The Truth About Corked and Flawed Wine and How to Identify It
It never ceases to amaze me how many people need an answer to this question… so here we go.
Wine is subjective and is only meant to please your senses. If it offends your senses, you should not drink it! People find wine intimidating because it is associated with snobbery and connoisseurs who supposedly know much more about what you like than you do. Here is the truth: the only truth about wine is what you like.
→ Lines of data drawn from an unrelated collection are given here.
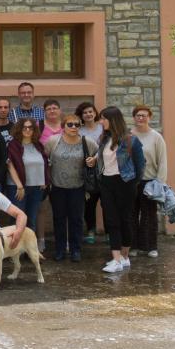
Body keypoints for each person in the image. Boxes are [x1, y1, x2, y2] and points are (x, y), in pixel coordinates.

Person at [96, 106, 145, 273]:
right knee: (111, 220)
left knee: (125, 219)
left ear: (112, 120)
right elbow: (102, 159)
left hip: (125, 183)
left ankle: (124, 256)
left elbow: (140, 167)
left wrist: (132, 183)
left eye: (103, 118)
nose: (101, 122)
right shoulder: (104, 139)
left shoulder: (131, 140)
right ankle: (116, 259)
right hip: (106, 183)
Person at [45, 114, 90, 262]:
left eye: (77, 125)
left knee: (76, 220)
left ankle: (76, 250)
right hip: (57, 187)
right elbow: (44, 159)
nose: (73, 127)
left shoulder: (87, 142)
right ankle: (60, 249)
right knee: (59, 219)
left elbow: (98, 155)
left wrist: (93, 160)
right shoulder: (54, 141)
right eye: (70, 124)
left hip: (78, 187)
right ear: (63, 126)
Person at [130, 104, 167, 259]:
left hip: (150, 181)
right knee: (131, 215)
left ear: (149, 117)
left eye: (144, 115)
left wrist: (160, 182)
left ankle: (151, 246)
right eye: (138, 115)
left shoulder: (156, 137)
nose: (141, 118)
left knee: (149, 215)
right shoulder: (129, 135)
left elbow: (162, 161)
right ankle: (133, 246)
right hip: (131, 182)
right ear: (134, 117)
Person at [6, 117, 48, 251]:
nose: (28, 130)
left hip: (36, 188)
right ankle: (14, 250)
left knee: (32, 220)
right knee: (18, 220)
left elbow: (44, 163)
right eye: (24, 127)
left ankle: (29, 251)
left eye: (30, 127)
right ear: (19, 129)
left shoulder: (38, 145)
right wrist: (19, 185)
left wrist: (44, 180)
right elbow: (10, 165)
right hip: (18, 188)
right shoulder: (14, 145)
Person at [75, 100, 104, 245]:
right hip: (88, 171)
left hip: (105, 170)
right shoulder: (79, 131)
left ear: (95, 113)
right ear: (81, 115)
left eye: (90, 111)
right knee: (90, 203)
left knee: (107, 203)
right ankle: (91, 230)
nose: (88, 114)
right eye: (85, 112)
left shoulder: (102, 128)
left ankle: (110, 232)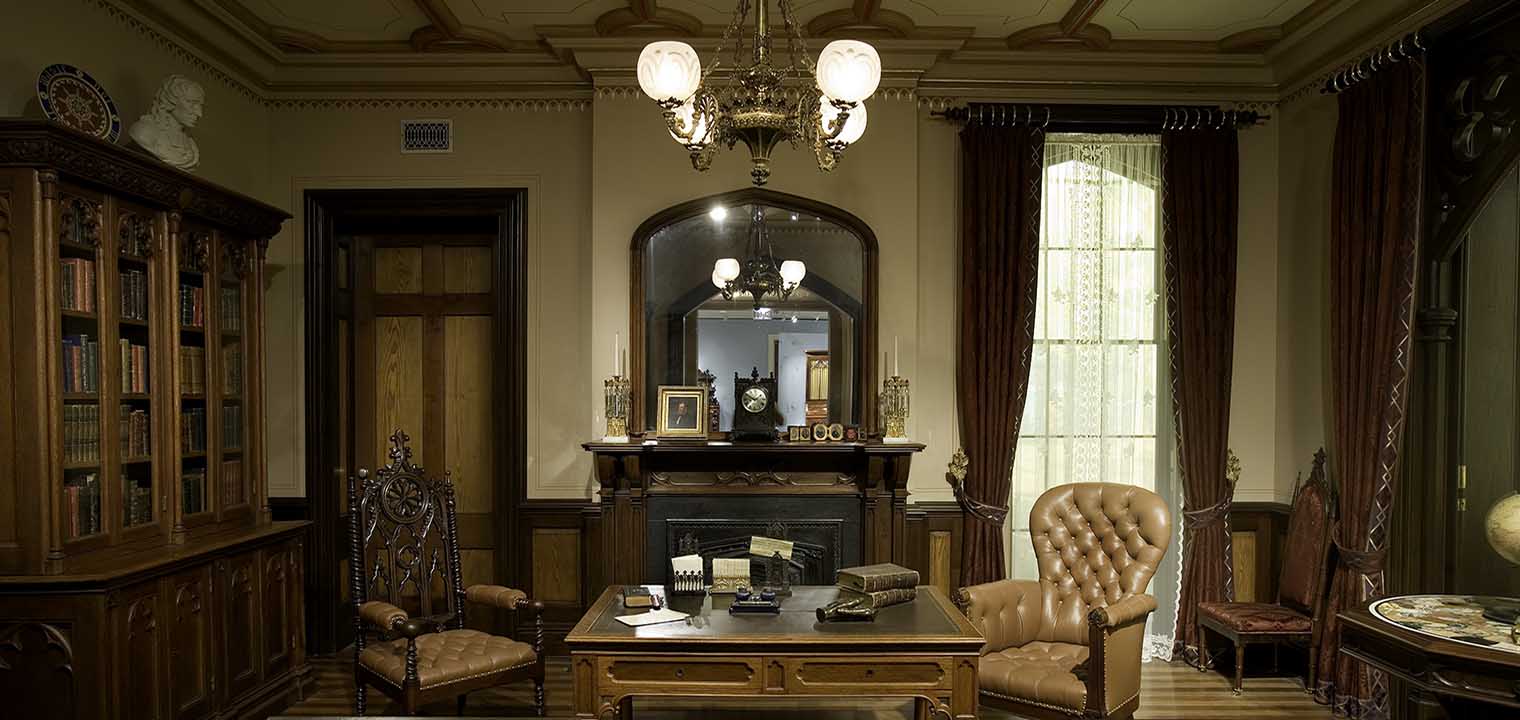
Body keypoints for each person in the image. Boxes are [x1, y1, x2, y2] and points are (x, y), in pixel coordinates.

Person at [128, 75, 205, 171]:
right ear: (171, 100)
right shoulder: (144, 131)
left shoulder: (191, 146)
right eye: (192, 103)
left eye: (200, 105)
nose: (199, 113)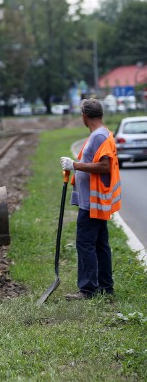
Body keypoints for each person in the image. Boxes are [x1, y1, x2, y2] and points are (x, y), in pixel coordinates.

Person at [60, 98, 121, 300]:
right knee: (100, 244)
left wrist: (75, 165)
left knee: (85, 243)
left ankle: (88, 290)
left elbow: (104, 166)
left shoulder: (99, 137)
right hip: (95, 201)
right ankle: (105, 287)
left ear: (85, 116)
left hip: (92, 203)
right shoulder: (100, 134)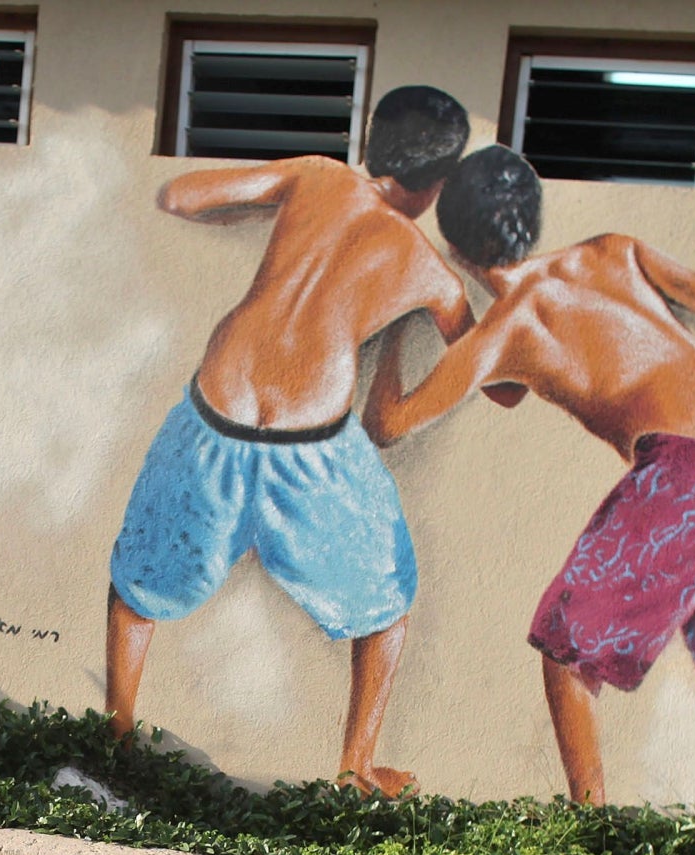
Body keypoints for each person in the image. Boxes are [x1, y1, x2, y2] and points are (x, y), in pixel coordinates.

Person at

If that means 2 buck chuck, then so be it. If that means only Lafite or Margaux, then fine (but you better have some deep pockets).
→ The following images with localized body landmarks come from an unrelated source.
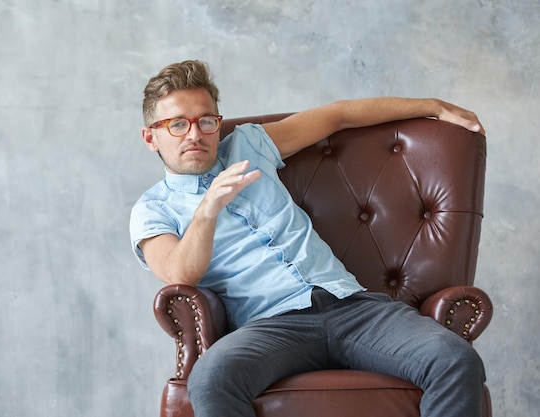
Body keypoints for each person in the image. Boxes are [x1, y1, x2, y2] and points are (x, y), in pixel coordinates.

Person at [129, 60, 486, 417]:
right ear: (151, 137)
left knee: (455, 360)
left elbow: (338, 116)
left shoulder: (250, 145)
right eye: (177, 124)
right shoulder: (153, 209)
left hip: (353, 307)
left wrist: (435, 107)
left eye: (206, 121)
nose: (195, 134)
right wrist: (207, 210)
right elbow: (180, 274)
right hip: (270, 327)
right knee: (211, 378)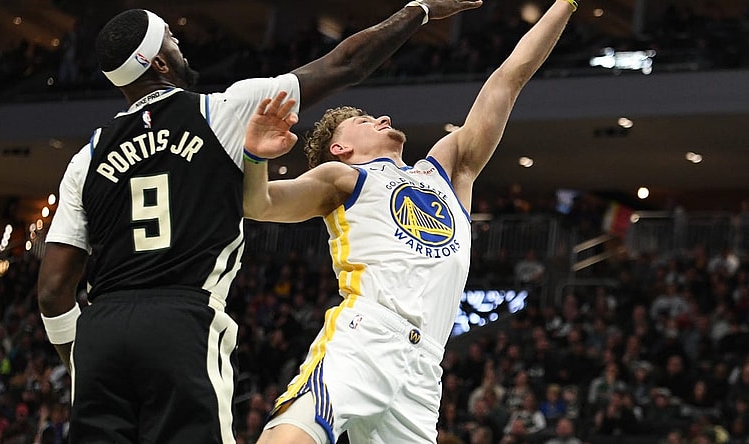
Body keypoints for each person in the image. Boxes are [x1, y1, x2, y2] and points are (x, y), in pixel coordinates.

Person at [35, 2, 483, 444]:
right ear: (157, 62)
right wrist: (418, 11)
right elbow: (346, 63)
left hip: (100, 329)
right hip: (180, 319)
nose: (180, 45)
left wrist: (81, 358)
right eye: (171, 39)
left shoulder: (86, 157)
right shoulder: (224, 109)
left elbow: (53, 290)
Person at [240, 0, 579, 442]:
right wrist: (253, 157)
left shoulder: (445, 170)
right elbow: (260, 203)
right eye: (363, 120)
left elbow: (508, 79)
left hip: (424, 367)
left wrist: (565, 4)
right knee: (296, 433)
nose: (382, 117)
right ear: (340, 149)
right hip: (368, 336)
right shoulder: (343, 177)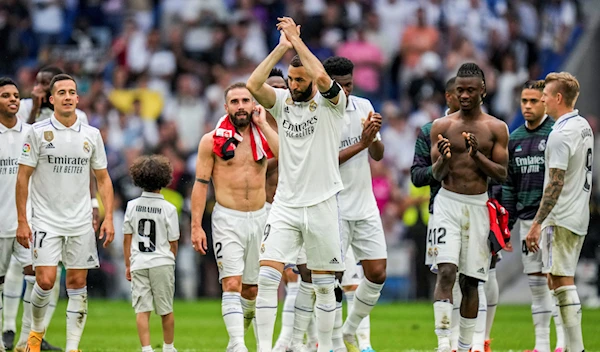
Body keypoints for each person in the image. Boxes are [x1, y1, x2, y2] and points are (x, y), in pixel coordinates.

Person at [246, 16, 347, 352]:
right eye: (289, 80)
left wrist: (298, 42)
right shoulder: (282, 105)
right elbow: (253, 83)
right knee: (267, 275)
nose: (292, 85)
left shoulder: (334, 106)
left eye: (298, 80)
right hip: (286, 205)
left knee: (322, 284)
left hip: (322, 203)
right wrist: (282, 47)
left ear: (313, 84)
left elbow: (321, 75)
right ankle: (263, 348)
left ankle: (325, 347)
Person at [16, 74, 115, 352]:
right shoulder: (36, 132)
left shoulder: (91, 135)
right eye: (62, 92)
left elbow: (103, 178)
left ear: (78, 99)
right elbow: (22, 178)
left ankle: (73, 347)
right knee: (45, 281)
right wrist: (23, 220)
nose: (68, 96)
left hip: (81, 221)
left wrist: (107, 216)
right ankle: (35, 335)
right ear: (52, 99)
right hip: (46, 219)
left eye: (72, 92)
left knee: (76, 283)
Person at [429, 63, 509, 352]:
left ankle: (464, 346)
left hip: (477, 205)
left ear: (483, 91)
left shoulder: (496, 128)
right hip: (447, 203)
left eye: (470, 90)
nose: (463, 95)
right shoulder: (442, 126)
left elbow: (501, 173)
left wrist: (477, 156)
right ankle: (442, 343)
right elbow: (435, 175)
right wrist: (443, 161)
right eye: (460, 90)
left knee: (471, 281)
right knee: (446, 271)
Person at [190, 83, 276, 352]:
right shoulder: (212, 140)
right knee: (231, 282)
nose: (241, 106)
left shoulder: (264, 134)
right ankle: (239, 344)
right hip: (228, 218)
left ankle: (235, 340)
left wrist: (265, 124)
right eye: (235, 101)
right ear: (226, 107)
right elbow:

So the truth about flawed wine is that it simply smells or tastes foul. There are all kinds of reasons why a wine is corked or flawed, from sun exposure to heat exposure to bacterial contamination.
When you sit down at a restaurant and order a wine, especially one that you know already, it should have some pleasing characteristics to you. Fruit, flowers or spices in the aromas, and similar characteristics along with more complexities like smoke, leather and tobacco and so forth. These are all positive things.
If a wine smells like dirty socks, sweaty socks, gym socks, or “barnyard” (fecal), this is your first indicator that the wine is flawed. I have, however, experienced “stinky” wines that border on fecal and barnyard in the nose, yet in the mouth are completely luscious and delightful. This is almost never the case, though.
The point is that if the wine smells bad, you should still taste it. If when you taste it, however, it also tastes foul, fecal or barnyard, it is almost definitely flawed.
If you are still in doubt, and at a nice restaurant where you have ordered an expensive bottle (whatever that is for you), and may feel embarrassed about sending it back, ask the sommelier or waiter or wine steward to try the wine. 9 times out of 10 they will likely agree with you that it is flawed and simply bring you another bottle. No harm done. The restaurant will actually ask their distributor for a replacement, who in turn will ask the winery or importer for a replacement.
It is well known that wine bottles that use natural corks have about a 5% failure rate. That means that one in twenty bottles is flawed!
So be diplomatic but don’t be shy about letting you opinion be known.